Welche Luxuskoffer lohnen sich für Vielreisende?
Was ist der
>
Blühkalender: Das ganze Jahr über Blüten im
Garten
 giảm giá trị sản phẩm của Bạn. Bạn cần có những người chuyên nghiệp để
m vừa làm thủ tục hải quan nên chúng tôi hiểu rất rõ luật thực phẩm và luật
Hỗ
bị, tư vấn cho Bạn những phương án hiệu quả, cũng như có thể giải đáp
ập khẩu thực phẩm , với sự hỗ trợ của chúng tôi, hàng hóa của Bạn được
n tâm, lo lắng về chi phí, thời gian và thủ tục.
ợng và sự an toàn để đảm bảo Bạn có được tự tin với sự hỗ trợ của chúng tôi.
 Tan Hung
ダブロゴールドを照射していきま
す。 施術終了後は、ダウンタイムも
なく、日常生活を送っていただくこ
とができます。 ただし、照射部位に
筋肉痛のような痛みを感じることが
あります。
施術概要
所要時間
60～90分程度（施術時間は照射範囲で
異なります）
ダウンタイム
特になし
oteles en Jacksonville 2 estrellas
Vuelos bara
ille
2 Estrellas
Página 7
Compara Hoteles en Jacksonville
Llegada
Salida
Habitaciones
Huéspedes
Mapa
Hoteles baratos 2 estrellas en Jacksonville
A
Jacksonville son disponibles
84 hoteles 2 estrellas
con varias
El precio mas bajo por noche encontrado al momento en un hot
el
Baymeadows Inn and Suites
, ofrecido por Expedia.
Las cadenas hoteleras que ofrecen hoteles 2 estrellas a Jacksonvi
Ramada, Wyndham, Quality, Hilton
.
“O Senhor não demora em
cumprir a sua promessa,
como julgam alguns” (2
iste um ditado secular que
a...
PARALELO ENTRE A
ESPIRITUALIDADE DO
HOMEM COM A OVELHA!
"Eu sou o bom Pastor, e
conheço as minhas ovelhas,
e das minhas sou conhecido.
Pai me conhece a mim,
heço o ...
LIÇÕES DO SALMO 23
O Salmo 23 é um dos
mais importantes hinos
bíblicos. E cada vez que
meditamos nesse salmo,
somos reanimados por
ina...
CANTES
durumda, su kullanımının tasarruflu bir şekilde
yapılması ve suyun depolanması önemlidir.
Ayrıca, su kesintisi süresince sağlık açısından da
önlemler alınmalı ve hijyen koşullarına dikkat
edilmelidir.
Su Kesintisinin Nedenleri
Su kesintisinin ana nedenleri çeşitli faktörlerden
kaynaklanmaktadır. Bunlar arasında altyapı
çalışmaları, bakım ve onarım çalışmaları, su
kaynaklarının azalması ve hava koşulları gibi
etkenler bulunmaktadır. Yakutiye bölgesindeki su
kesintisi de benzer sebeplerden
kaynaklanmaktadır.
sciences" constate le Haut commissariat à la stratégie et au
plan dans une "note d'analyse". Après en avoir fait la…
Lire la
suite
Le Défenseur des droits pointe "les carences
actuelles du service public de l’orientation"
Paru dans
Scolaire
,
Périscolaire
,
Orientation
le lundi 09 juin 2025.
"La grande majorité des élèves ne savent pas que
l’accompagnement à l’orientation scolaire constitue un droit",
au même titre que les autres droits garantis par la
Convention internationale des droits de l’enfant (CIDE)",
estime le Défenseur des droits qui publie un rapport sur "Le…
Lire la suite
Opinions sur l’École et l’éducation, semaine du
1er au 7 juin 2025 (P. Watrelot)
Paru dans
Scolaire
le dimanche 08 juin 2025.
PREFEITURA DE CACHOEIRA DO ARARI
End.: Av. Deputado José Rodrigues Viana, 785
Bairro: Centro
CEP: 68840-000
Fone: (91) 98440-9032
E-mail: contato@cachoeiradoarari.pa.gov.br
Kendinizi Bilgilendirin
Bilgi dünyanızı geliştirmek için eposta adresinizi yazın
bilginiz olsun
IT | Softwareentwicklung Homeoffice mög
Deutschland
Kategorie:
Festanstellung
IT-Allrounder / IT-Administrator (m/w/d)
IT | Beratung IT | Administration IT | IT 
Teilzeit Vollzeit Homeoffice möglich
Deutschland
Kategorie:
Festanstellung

- [Problem requirements]
Without changing a single character, repeat each record.

- [Solution to this problem]
Welche Luxuskoffer lohnen sich für Vielreisende?
Was ist der
>
Blühkalender: Das ganze Jahr über Blüten im
Garten
 giảm giá trị sản phẩm của Bạn. Bạn cần có những người chuyên nghiệp để
m vừa làm thủ tục hải quan nên chúng tôi hiểu rất rõ luật thực phẩm và luật
Hỗ
bị, tư vấn cho Bạn những phương án hiệu quả, cũng như có thể giải đáp
ập khẩu thực phẩm , với sự hỗ trợ của chúng tôi, hàng hóa của Bạn được
n tâm, lo lắng về chi phí, thời gian và thủ tục.
ợng và sự an toàn để đảm bảo Bạn có được tự tin với sự hỗ trợ của chúng tôi.
 Tan Hung
ダブロゴールドを照射していきま
す。 施術終了後は、ダウンタイムも
なく、日常生活を送っていただくこ
とができます。 ただし、照射部位に
筋肉痛のような痛みを感じることが
あります。
施術概要
所要時間
60～90分程度（施術時間は照射範囲で
異なります）
ダウンタイム
特になし
oteles en Jacksonville 2 estrellas
Vuelos bara
ille
2 Estrellas
Página 7
Compara Hoteles en Jacksonville
Llegada
Salida
Habitaciones
Huéspedes
Mapa
Hoteles baratos 2 estrellas en Jacksonville
A
Jacksonville son disponibles
84 hoteles 2 estrellas
con varias
El precio mas bajo por noche encontrado al momento en un hot
el
Baymeadows Inn and Suites
, ofrecido por Expedia.
Las cadenas hoteleras que ofrecen hoteles 2 estrellas a Jacksonvi
Ramada, Wyndham, Quality, Hilton
.
“O Senhor não demora em
cumprir a sua promessa,
como julgam alguns” (2
iste um ditado secular que
a...
PARALELO ENTRE A
ESPIRITUALIDADE DO
HOMEM COM A OVELHA!
"Eu sou o bom Pastor, e
conheço as minhas ovelhas,
e das minhas sou conhecido.
Pai me conhece a mim,
heço o ...
LIÇÕES DO SALMO 23
O Salmo 23 é um dos
mais importantes hinos
bíblicos. E cada vez que
meditamos nesse salmo,
somos reanimados por
ina...
CANTES
durumda, su kullanımının tasarruflu bir şekilde
yapılması ve suyun depolanması önemlidir.
Ayrıca, su kesintisi süresince sağlık açısından da
önlemler alınmalı ve hijyen koşullarına dikkat
edilmelidir.
Su Kesintisinin Nedenleri
Su kesintisinin ana nedenleri çeşitli faktörlerden
kaynaklanmaktadır. Bunlar arasında altyapı
çalışmaları, bakım ve onarım çalışmaları, su
kaynaklarının azalması ve hava koşulları gibi
etkenler bulunmaktadır. Yakutiye bölgesindeki su
kesintisi de benzer sebeplerden
kaynaklanmaktadır.
sciences" constate le Haut commissariat à la stratégie et au
plan dans une "note d'analyse". Après en avoir fait la…
Lire la
suite
Le Défenseur des droits pointe "les carences
actuelles du service public de l’orientation"
Paru dans
Scolaire
,
Périscolaire
,
Orientation
le lundi 09 juin 2025.
"La grande majorité des élèves ne savent pas que
l’accompagnement à l’orientation scolaire constitue un droit",
au même titre que les autres droits garantis par la
Convention internationale des droits de l’enfant (CIDE)",
estime le Défenseur des droits qui publie un rapport sur "Le…
Lire la suite
Opinions sur l’École et l’éducation, semaine du
1er au 7 juin 2025 (P. Watrelot)
Paru dans
Scolaire
le dimanche 08 juin 2025.
PREFEITURA DE CACHOEIRA DO ARARI
End.: Av. Deputado José Rodrigues Viana, 785
Bairro: Centro
CEP: 68840-000
Fone: (91) 98440-9032
E-mail: contato@cachoeiradoarari.pa.gov.br
Kendinizi Bilgilendirin
Bilgi dünyanızı geliştirmek için eposta adresinizi yazın
bilginiz olsun
IT | Softwareentwicklung Homeoffice mög
Deutschland
Kategorie:
Festanstellung
IT-Allrounder / IT-Administrator (m/w/d)
IT | Beratung IT | Administration IT | IT 
Teilzeit Vollzeit Homeoffice möglich
Deutschland
Kategorie:
Festanstellung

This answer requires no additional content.